I like Mike Huckabee the politician. He’s affable, funny, positive, and has a broad definition of what it means to be a conservative. He thinks, for instance, it is sound policy to ensure that poor children are insured. He would never have vetoed SCHIP legislation that expanded health care coverage for lower-income children. He doesn’t think cutting taxes is the sine qua non of leadership. And he doesn’t think illegal immigrants are the root of all evil – something several other Republican presidential candidates apparently believe. He cares about the poor.
But I am ever more concerned about Mike Huckabee the pastor. The hotter he gets, the more explicitly he wraps his candidacy in his Christian faith and the more he recruits other Christian pastors to hop aboard his political train. All the while his theology gets shoddier and shoddier.
On Monday he was the only candidate to address a conference of 300 pastors in Iowa. According to reports, he received three standing ovations:
“The biggest ovation he got was when he said, ‘God is not spelled G-O-P, and if the G-O-P ever leaves G-O-D then the G-O-P will lose m-e,’” said Jamie Johnson, owner of a Christian talk radio station in Iowa.
Nifty political rhetoric, horrible theology. The GOP hasn’t ever embraced God. It hasn’t accepted him, endorsed him, sacrificed for him, served him, or loved him. In fact, to the GOP, “G-O-D” simply represents another constituency not unlike the NRA. To suggest otherwise, as Huckabee is doing, is a massive disservice to God.
Here is what one pastor had to say about him:
“He’s pro-life, he’s pro-God, pro-family and I think that’s striking a chord with evangelical Christians here,” said Kevin Lee, pastor of a 3,000-member congregation in Sioux City, Iowa.
And therein lies the best possible evidence of the horrific danger that exists in turning God into just another political tool. God is sandwiched between abortion and the family in a conservative political trinity. Scary stuff. In times past, language like this would have brought charges of heresy.
Run for President Mike, do it well, but please make it clear that your faith isn’t a reason for people to vote for you. Tell them you are not selling out Jesus for votes and that doing so would be wrong. Don’t play the religion card… not because it is bad politics but because it is spiritually destructive.
posted December 5, 2007 at 11:37 am
can you look at his site for illegal immangents for me it when i read it it seemed pretty harsh-no foriegn help anmenty, and a big fence….other than that he is pretty good…
posted December 5, 2007 at 11:38 am
God is sandwiched between abortion and the family support for government-backed discrimination against gays in a conservative political trinity.
I want to like Gov. Huckabee, but this “Christian Leader” business, plus the Dumond stuff, plus his apparent ignorance about the Iran NIE, really makes me nervous. He could be Tom DeLay in sheep’s clothing.

_____

• Parts of the exercise:
(1) List every action that the post about Mike Huckabee says the GOP has never taken toward God.
(2) Carry the post about Mike Huckabee and its reader comments forward from the last sentence shown.

_____

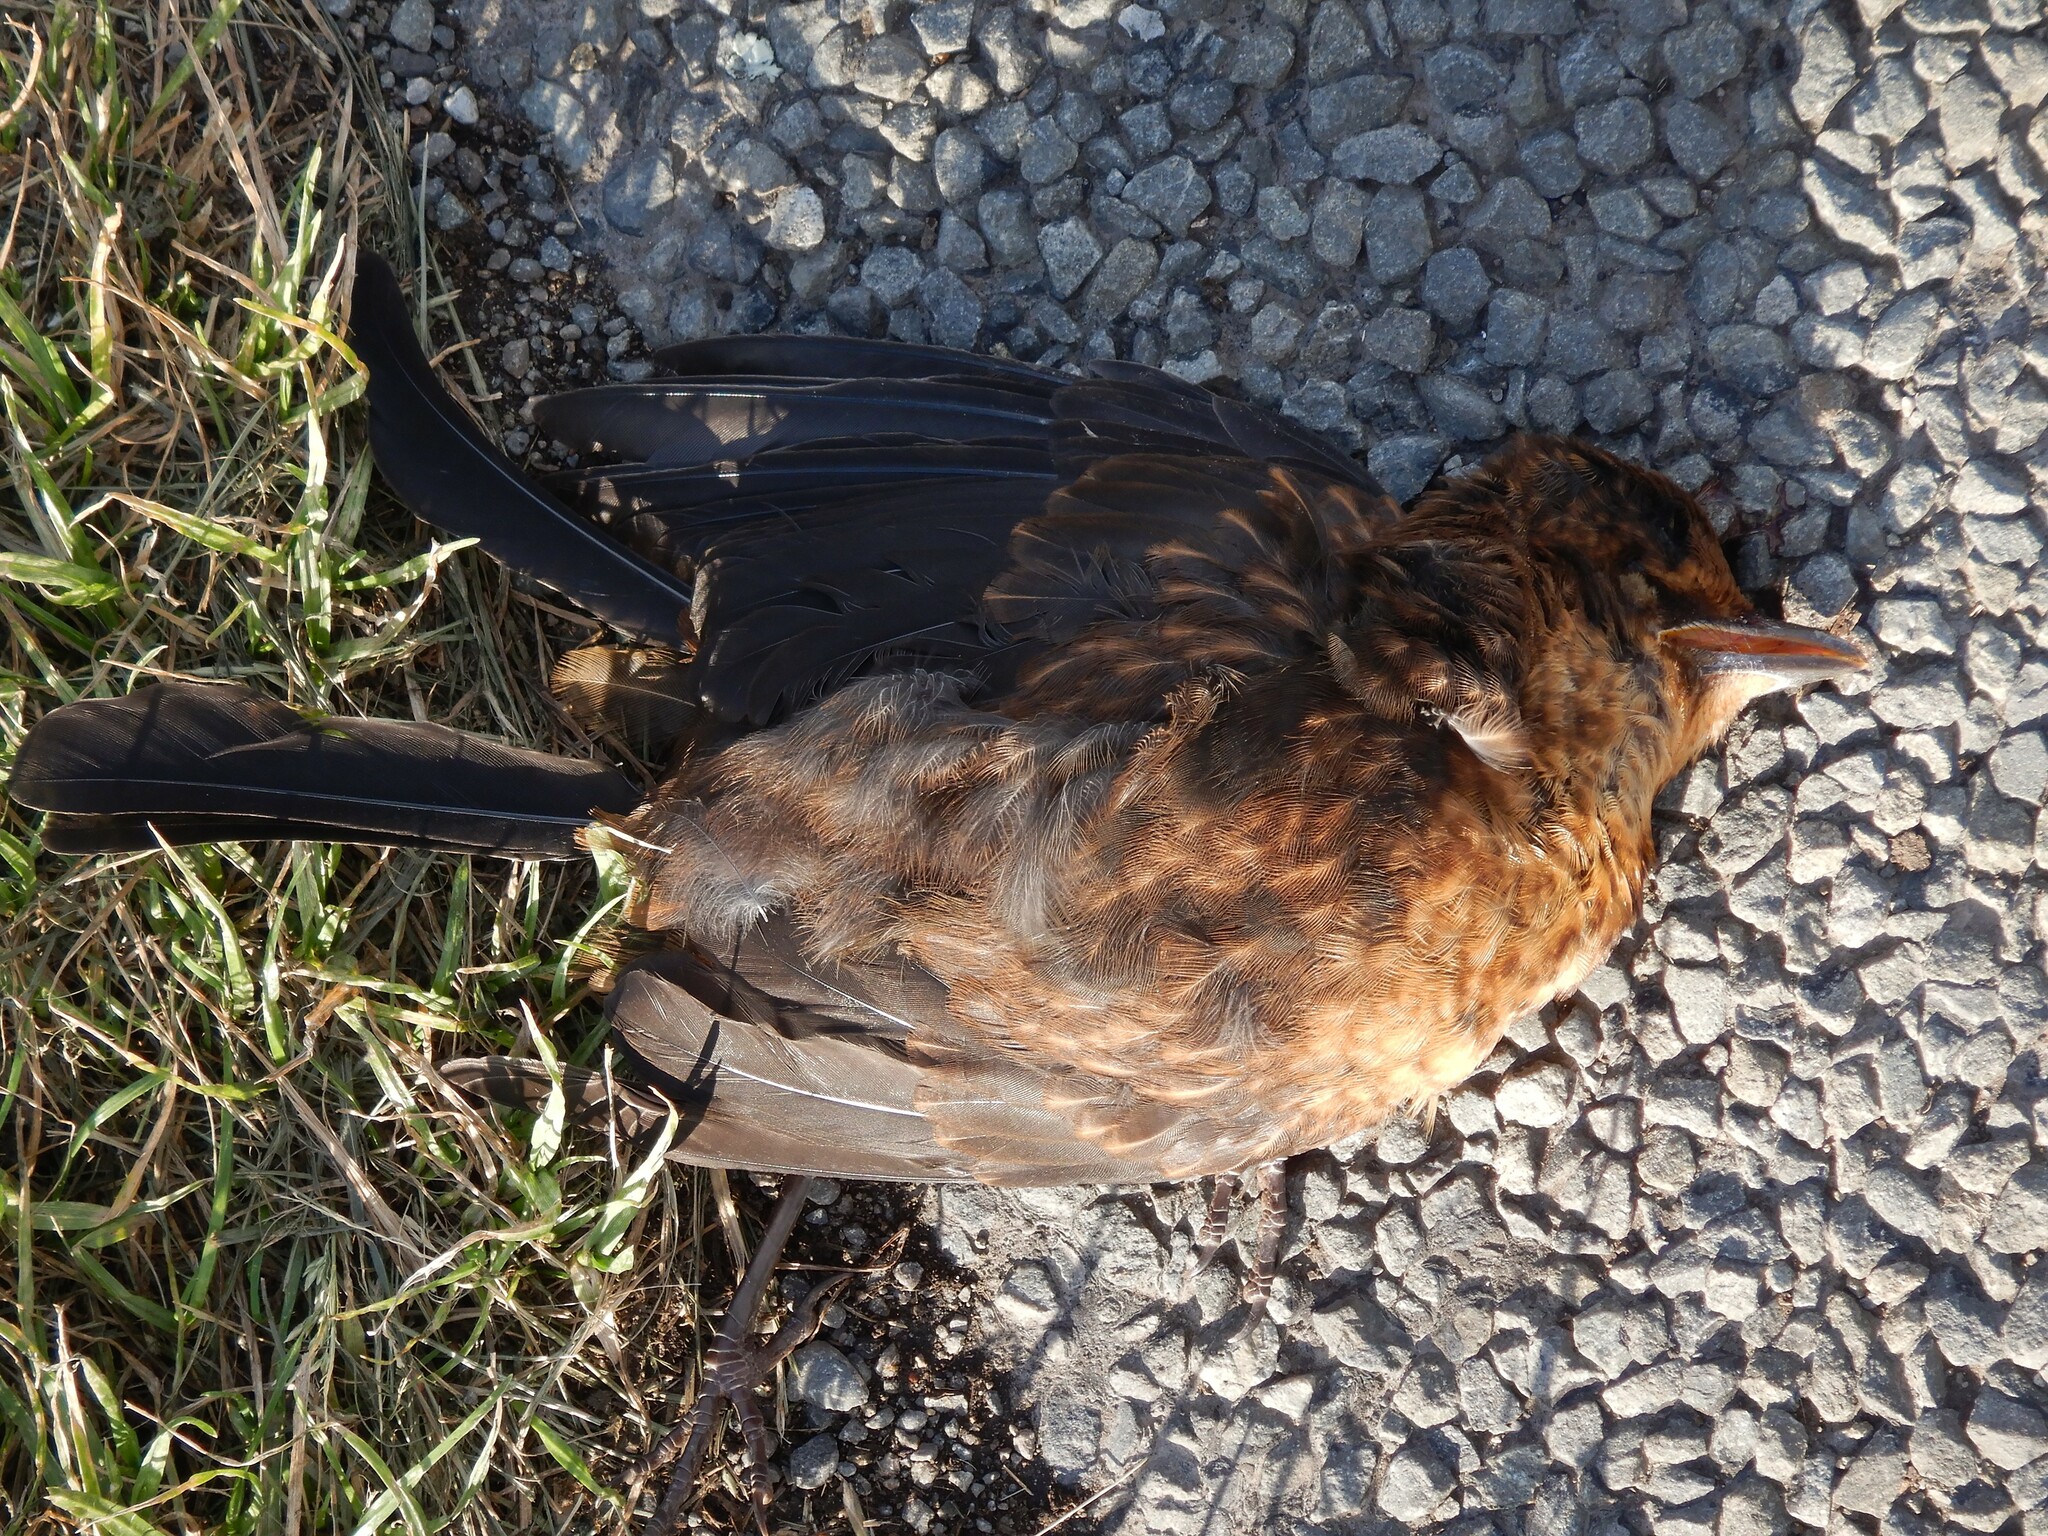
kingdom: Animalia
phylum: Chordata
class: Aves
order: Passeriformes
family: Turdidae
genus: Turdus
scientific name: Turdus merula
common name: Common blackbird
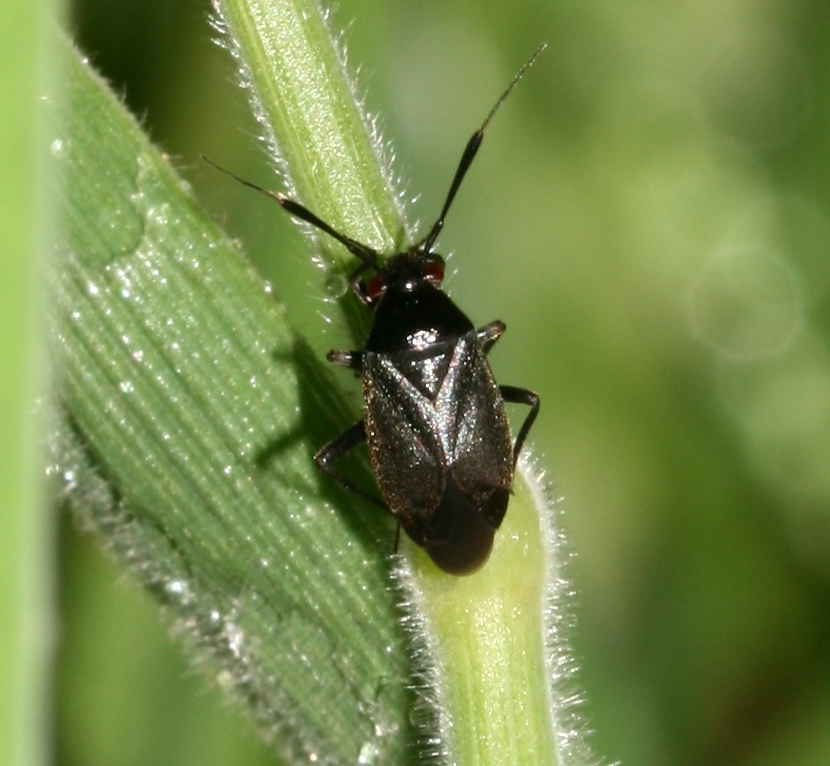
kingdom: Animalia
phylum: Arthropoda
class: Insecta
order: Hemiptera
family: Miridae
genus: Capsus
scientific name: Capsus ater
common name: Black plant bug
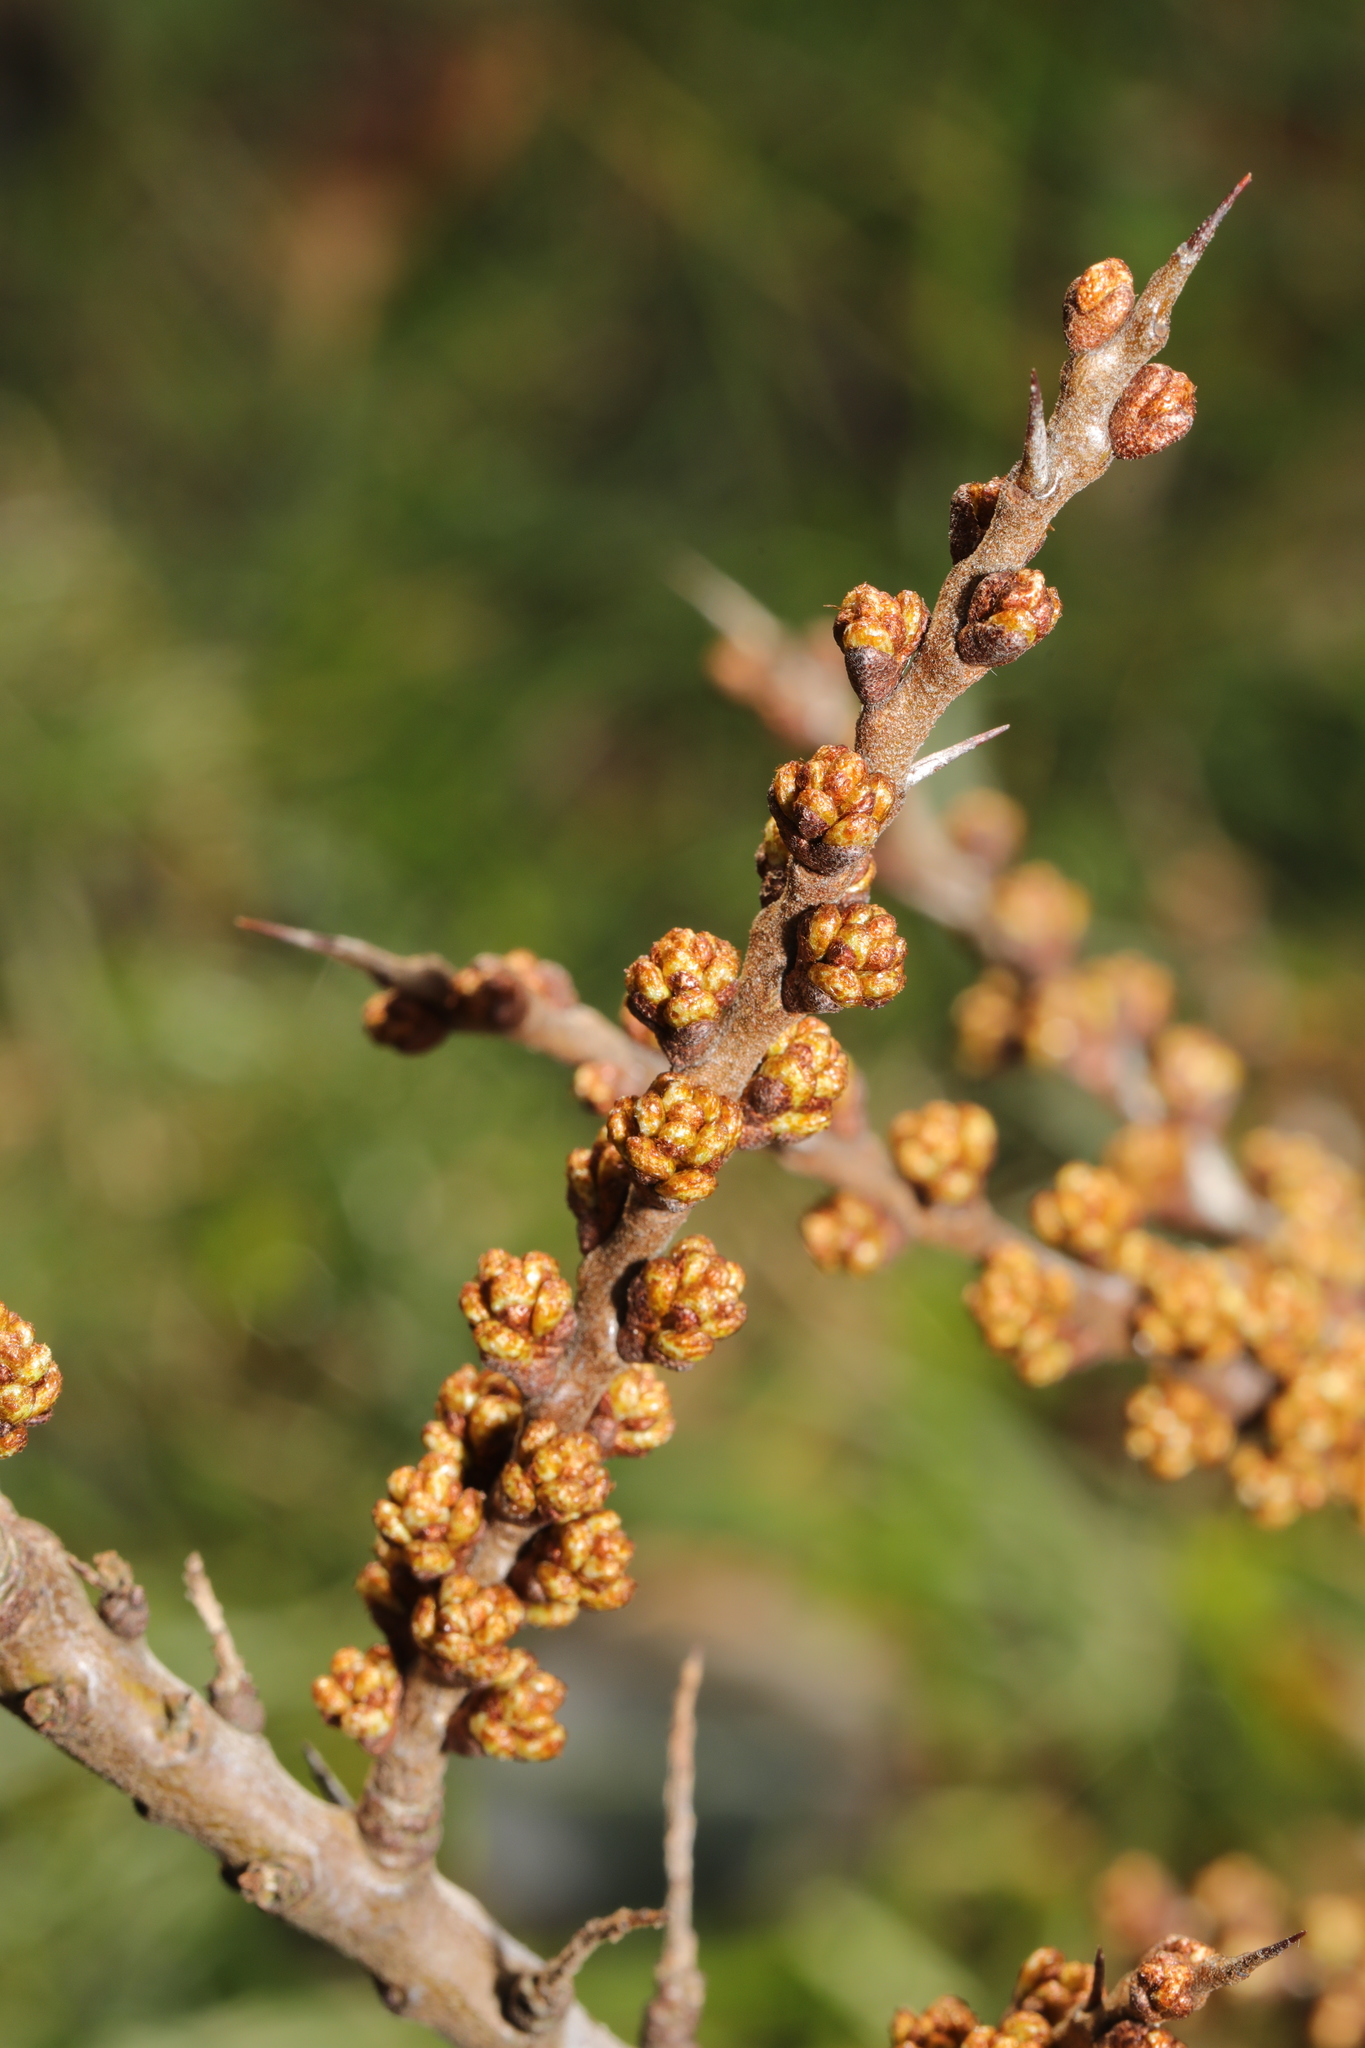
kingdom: Plantae
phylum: Tracheophyta
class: Magnoliopsida
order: Rosales
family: Elaeagnaceae
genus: Hippophae
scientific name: Hippophae rhamnoides
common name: Sea-buckthorn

_____

• Exercise results:
(1) embraced him, accepted him, endorsed him, sacrificed for him, served him, loved him

(2)
posted December 5, 2007 at 11:40 am
um, there’s supposed to be a strikethrough of “the family” in that post.
posted December 5, 2007 at 11:57 am
Perfect essay, David. I agree.
posted December 5, 2007 at 1:37 pm
Mike Huckabee is the only man who could make me vote for Hillary.
posted December 5, 2007 at 1:54 pm
Apparently Rev. Mike is having a Willie Horton moment now. It seems that while he was Governor, he pressured the Arkansas parole board to grant release to a convicted serial rapist named Wayne Drumond. One of his victims was a young girl named Ashley Stevens who supposedly was a distant cousin of Bill Clinton and the daughter of a Clinton fundraiser. The Clinton-hating right wing in Arkansas said Drumond was innocent and for whatever reason the good Reverend agreed. After Drumond got out he raped again (but that time he did not leave a witness). So Huckabee (the happy warrior) carried water for Clinton-haters and freed a serial rapist who went on to rape again and kill. Actually, worse than Willie Horton.
posted December 5, 2007 at 2:19 pm
Dude that ship has sailed, long ago, Rove is the one who married God and the GOP. When Giuliani claims to read the Bible, you know something is afoot. I wish someone had asked him what parts he had been reading.
posted December 5, 2007 at 2:31 pm
“He’s pro-life,” – Unless that life happens to be outside of a woman’s uterus.
“he’s pro-God,” – Which means he doesn’t respect people of other religions or persuasions
“pro-family” – He hates gays.
Not saying these are true, just saying how I, an atheist and liberal, perceives the language of the Right wing Evangelical.
posted December 5, 2007 at 2:47 pm
It is a shame that Huckabee has already played the religion card and is selling his votes for Jesus. This is so un-American.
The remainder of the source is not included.